Francis Collins: So my lab at Michigan had worked on this disease for three years and made a little progress, but we were really struggling, and there was another lab in Toronto who had worked on it for five years, and they made some progress, but they were struggling. And we decided to pool our labs together.
Lap-Chee Tsui, who was the director of the Toronto lab, and I met and said, “You know, we don’t…” — it’s an example of what we’re talking about. “It’s not that this is about some grand personal triumph. It’s trying to make the world a better place. We gotta figure out the answer to this. Let’s just put our labs together. Maybe we can go faster.” And we did, and for that flat-out two years we worked intensively with a team in both places, and it was May, and we were both at a meeting, in one of those scientific meetings that one needs to go to.

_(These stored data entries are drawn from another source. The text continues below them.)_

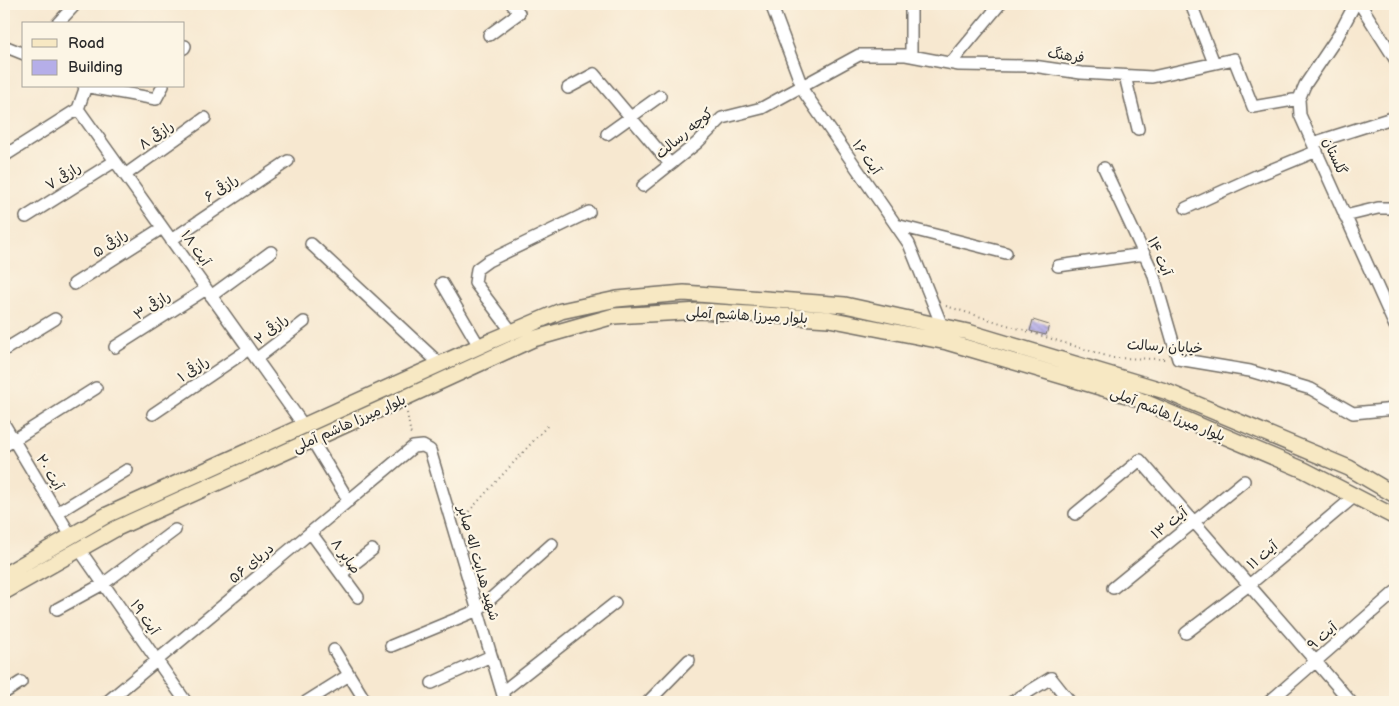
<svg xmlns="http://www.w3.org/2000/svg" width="1399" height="706" viewBox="0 0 1399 706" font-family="'Balsamiq Sans','Playpen Sans Arabic',sans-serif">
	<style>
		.building { fill: url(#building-back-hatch) }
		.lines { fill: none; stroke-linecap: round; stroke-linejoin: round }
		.minor-casing { stroke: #726d65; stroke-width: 14 }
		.secondary-casing { stroke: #726d65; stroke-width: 18 }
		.path { stroke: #726d65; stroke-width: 2; stroke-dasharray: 1 4; stroke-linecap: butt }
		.minor { stroke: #fff; stroke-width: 11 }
		.secondary { stroke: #f7e8c3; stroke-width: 15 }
		.labels { text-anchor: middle; stroke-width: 4.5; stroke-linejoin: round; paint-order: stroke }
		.street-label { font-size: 14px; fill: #2b2b2b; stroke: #fcf5e5 }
	</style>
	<defs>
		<pattern id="building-back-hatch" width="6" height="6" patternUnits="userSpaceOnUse" patternTransform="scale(1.25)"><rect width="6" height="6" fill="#b5aee8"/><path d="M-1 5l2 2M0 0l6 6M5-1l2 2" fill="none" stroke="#938ebc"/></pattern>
	</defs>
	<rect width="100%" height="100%" fill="#fcf5e5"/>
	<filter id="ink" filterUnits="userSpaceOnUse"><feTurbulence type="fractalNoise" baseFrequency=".02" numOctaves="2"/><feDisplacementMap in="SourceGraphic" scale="10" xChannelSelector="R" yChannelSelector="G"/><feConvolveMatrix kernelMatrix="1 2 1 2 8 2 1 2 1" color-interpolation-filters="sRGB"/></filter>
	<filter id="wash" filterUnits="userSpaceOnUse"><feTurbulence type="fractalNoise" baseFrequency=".0096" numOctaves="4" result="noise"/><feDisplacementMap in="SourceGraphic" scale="20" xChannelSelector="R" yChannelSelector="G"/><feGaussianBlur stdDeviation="1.12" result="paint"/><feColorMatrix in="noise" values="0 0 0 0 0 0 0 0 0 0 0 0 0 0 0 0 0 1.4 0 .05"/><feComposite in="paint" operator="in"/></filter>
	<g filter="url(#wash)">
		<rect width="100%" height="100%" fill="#f7e8d0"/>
		<g id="blocks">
			<path class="building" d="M1033,320l16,5 -3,10 -16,-4z"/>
		</g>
	</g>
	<g filter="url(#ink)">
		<use href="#blocks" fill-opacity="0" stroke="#726d65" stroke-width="1"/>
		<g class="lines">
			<defs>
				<path id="minor" d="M771,4l33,88 105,152 33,82
					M1191,4l23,59
					M1355,4l-17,32 -33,49 -6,14 1,16 95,211
					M1360,4l35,55
					M57,24l16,-17
					M489,35l30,-22 -7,-9
					M4,46l20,8
					M184,48l1,-2
					M911,56v-52
					M951,63l49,-59
					M1125,76l13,53
					M84,86l72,13 7,-13
					M568,88l26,-14 76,90
					M78,109l226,317
					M78,109l8,-23
					M607,134l53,-38
					M1313,143l82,-26
					M4,156l74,-47
					M1104,168l49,105 25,86 72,12 61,18 42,24 42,-4
					M125,175l80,-57
					M643,186l54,-43 25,-25 40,-10 97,-53h47l53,10 74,1 48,7 71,4 82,-18 19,48 46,-8
					M1186,208l70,-32 61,-25
					M1345,216l33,-8h17
					M26,217l89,-56
					M896,225l110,28
					M171,240l117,-79
					M311,244l129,120
					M1058,266l86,-12
					M442,283l37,63
					M74,284l88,-56
					M211,296l60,-44
					M512,332l-37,-49 2,-14 11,-8 101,-49
					M115,347l91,-58
					M4,350l51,-31
					M256,359l48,-37
					M153,414l96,-65
					M4,424l67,112
					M312,440l37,61
					M4,446l92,-58
					M57,513l70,-43
					M1075,514l65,-54 211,242
					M311,533l47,64
					M79,549l107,153
					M341,574l31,-24
					M1113,588l131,-107
					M57,609l46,-25 72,-54
					M1186,633l63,-48 106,-89
					M391,646l87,-36 74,-66
					M334,650l30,49
					M432,683l59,-27
					M502,692l113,-89
					M4,693l17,-11
					M107,702l306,-255 10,-1 7,4 75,252
					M306,702l43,-27
					M648,702l41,-42
					M1012,702l39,-24 19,24
					M1269,702l126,-110"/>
				<path id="secondary" d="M4,575l103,-60 386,-175 68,-29 56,-12 67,-6 161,12 123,27 197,59 184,77 46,27
					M4,592l113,-64 270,-122 146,-67 81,-23 86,-5 129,8 118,23 183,54 174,74 91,47"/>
			</defs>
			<use href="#minor" class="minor-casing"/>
			<use href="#secondary" class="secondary-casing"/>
			<path class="path" d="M946,306l167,52 53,1
				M407,413l4,22
				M462,519l86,-94"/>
			<use href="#minor" class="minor"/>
			<use href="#secondary" class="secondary"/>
		</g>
	</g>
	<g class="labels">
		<g class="street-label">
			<text transform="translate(1066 55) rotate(8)" y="5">فرهنگ</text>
			<text transform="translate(684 133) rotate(-40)" y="5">کوچه رسالت</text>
			<text transform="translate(156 135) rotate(-35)" y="5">رازقی ۸</text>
			<text transform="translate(1335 156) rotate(66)" y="5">گلستان</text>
			<text transform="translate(867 157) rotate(55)" y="5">آیت ۱۶</text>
			<text transform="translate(63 176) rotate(-32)" y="5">رازقی ۷</text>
			<text transform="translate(221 188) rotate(-34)" y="5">رازقی ۶</text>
			<text transform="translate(110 243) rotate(-33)" y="5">رازقی ۵</text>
			<text transform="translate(196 248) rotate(55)" y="5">آیت ۱۸</text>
			<text transform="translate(1160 256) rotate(67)" y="5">آيت ۱۴</text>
			<text transform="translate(152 305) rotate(-33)" y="5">رازقی ۳</text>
			<text transform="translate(747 315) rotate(3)" y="5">بلوار میرزا هاشم آملی</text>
			<text transform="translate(271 329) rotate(-39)" y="5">رازقی ۲</text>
			<text transform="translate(1165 346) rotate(3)" y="5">خیابان رسالت</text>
			<text transform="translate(193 369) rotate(-34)" y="5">رازقی ۱</text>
			<text transform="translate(1168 414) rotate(22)" y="5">بلوار میرزا هاشم آملی</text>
			<text transform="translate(349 423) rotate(-24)" y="5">بلوار میرزا هاشم آملی</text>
			<text transform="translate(50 472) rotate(59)" y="5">آیت ۲۰</text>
			<text transform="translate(1169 523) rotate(-38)" y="5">آیت ۱۳</text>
			<text transform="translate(1262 555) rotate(-40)" y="5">آیت ۱۱</text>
			<text transform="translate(346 556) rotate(54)" y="5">صابر ۸</text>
			<text transform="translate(251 563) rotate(-40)" y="5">دریای ۵۶</text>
			<text transform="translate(479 563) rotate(74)" y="5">شهید هدایت اله صابر</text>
			<text transform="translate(145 617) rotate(55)" y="5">آیت ۱۹</text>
			<text transform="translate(1322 636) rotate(-41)" y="5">آیت ۹</text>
		</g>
	</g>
	<rect width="1399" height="706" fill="none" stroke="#fcf5e5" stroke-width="20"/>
	<rect x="22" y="22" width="162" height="65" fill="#fcf5e5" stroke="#a8a49b"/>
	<rect x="32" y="39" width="25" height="8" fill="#f7e8c3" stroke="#a8a49b"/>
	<text x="68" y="48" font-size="15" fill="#2b2b2b">Road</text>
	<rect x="32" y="60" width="25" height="15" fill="#b5aee8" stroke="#a8a49b"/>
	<text x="68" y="72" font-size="15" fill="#2b2b2b">Building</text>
</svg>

It wasn’t particularly about cystic fibrosis, but our labs were working night and day because we thought we were onto something.
We were staying in the dorms at Yale, because that’s where the meeting was, and my colleague had put a fax machine in his dorm room so that we could see the lab data from that day. Of course there was no e-mail, so it was all about fax. And after a very intense day at the meeting, we went back to his room, and here was all these fax sheets lying on the floor, and we picked them up, and there was a lot of data. And it wasn’t immediately clear what was there, but by the time you got to page seven or eight it was pretty clear that this one had to be right.
I knew then that we had identified the gene, which when misspelled caused this disease, and it was a gene nobody could have predicted, and it was a gene that looked like it might be susceptible to some kind of therapeutic intervention, maybe gene therapy, maybe drug therapy, but we’d been in the dark, and now the light had turned on, and that had to be the most significant step forward that cystic fibrosis research had ever seen, and had to, ultimately, lead to cures for this disease.
And here we are now, 27 years later, and those cures have happened for some of the people with the disease, not yet all of them, but — a long path from gene discovery to treatment, but we’re getting there.